Proctor & Gamble’s spot for Pantene shampoo, which follows a chubby Russian girl as she overcomes obstacles to become a champion gymnast, was also created by the Grey Group and was shown online only, with P&G pledging US$165,000 to Russia’s Olympic rhythmic gymnastics team should it receive 5 million views. To date it has drawn more than 5.3 million views.

“We felt that we needed to bring more local relevance for consumers,” said Tanja Riemann, a brand manager for P&G in Moscow. “The Olympic ad is very Russian, from the girl living in a small village to her relationship with her grandmother.”


Unilever’s Domestos cleaner is sponsoring a Toilet Academy, which was designed to bring attention to poor sanitation conditions in parts of the world.

“Making marketing noble again is possible,” said Marc Matthieu, senior vice president for marketing at the company.

“At Coca-Cola, an ad spot called Daniel and His Mother features the son of a polymer scientist who helped invent the company’s plant-based PlantBottle packaging, extolling how much his mom cares about the environment.

The recession that began in 2007 “drove out these issues at companies,” said Scott Vitters, general manager of Coca-Cola’s PlantBottle group. The packaging for plastic bottles, made from up to 30 percent plant-based material, is credited with increasing sales at the company’s Dasani bottled water brand in North America by 11 percent in 2011.
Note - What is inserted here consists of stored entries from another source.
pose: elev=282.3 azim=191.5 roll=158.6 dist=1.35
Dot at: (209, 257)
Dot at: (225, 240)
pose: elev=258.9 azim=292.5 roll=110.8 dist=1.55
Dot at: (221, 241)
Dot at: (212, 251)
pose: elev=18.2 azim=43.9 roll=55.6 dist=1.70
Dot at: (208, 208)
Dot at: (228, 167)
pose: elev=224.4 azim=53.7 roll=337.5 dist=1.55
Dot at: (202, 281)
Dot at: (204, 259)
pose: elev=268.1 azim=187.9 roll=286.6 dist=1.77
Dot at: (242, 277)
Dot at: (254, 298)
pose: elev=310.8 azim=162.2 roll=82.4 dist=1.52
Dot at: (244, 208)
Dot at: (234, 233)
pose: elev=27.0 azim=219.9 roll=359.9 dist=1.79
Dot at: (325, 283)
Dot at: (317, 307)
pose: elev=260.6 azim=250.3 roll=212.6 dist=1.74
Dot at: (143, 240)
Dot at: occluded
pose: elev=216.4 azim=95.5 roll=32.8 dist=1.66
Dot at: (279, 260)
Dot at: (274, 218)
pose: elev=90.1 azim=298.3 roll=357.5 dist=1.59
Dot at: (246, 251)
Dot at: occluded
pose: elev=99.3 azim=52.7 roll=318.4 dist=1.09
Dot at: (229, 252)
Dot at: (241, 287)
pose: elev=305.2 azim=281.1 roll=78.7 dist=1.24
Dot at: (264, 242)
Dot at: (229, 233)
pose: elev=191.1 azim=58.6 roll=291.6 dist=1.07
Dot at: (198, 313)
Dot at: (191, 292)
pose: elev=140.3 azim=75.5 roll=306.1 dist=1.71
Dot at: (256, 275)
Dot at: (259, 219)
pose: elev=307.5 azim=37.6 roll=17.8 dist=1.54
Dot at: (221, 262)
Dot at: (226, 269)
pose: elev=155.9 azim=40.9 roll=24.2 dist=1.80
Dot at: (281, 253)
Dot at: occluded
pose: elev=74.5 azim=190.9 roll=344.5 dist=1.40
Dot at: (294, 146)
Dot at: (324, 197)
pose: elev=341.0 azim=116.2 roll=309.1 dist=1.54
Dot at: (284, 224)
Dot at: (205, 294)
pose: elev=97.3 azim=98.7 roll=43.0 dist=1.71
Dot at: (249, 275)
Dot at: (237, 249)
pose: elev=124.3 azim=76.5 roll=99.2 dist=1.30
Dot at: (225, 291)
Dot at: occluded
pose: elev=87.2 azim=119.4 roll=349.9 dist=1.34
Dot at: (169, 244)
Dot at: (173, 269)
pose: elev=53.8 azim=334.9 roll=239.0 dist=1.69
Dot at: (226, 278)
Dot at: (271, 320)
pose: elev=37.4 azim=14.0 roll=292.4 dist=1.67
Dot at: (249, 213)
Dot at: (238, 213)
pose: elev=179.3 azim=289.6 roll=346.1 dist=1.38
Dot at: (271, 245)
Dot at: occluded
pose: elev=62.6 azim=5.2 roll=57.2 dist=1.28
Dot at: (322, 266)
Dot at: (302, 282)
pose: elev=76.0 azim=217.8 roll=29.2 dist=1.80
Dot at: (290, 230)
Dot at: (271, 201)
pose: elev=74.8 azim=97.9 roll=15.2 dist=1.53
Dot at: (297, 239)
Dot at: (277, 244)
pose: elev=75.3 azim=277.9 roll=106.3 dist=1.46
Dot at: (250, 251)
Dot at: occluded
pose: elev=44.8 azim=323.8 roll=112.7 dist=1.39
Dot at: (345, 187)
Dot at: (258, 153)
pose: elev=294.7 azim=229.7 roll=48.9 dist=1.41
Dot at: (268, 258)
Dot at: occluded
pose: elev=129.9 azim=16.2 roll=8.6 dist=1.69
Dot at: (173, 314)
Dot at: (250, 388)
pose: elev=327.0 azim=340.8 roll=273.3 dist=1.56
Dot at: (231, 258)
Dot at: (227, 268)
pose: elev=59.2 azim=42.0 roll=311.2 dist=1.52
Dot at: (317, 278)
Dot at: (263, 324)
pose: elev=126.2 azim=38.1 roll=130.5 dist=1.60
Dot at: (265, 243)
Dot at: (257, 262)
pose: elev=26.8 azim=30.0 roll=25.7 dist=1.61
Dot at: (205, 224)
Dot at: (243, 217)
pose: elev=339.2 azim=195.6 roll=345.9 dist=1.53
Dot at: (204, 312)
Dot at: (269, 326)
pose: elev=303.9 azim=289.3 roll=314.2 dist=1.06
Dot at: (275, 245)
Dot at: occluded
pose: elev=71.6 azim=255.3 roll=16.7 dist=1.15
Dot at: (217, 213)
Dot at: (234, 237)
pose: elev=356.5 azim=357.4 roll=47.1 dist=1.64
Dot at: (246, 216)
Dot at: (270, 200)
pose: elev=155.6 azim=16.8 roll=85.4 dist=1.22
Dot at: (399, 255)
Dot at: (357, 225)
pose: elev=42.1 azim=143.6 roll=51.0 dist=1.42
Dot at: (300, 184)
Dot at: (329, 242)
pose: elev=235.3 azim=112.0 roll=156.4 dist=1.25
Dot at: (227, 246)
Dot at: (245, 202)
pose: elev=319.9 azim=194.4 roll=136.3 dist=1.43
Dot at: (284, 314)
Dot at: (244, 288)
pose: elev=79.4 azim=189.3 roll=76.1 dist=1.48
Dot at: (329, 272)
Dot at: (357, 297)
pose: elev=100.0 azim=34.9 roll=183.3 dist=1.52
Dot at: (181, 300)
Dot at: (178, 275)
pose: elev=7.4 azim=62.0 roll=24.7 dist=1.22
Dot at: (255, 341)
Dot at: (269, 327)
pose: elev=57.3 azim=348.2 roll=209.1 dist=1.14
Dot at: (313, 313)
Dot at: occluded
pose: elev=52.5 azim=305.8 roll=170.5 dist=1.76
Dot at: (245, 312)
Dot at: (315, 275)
Coca-Cola, which spent US$3.3 billion on advertising in 2011, also collaborates with HJ Heinz, Ford and Nike to speed up the development of products made from plants.


The emergence of social media means a company can go from “zero to zero” in seconds if they are caught contradicting themselves,” Senior said.

Still, even as companies tout sustainability, they are not charities and topics such as profit margins and investor returns remain clearly at the forefront of business, said Hamish Kinniburgh, global strategy officer at the Universal McCann ad agency.

Socially aware ads are not an “uncommercial activity,” he said. “Ultimately advertising is about selling and delivering to clients’ bottom lines.”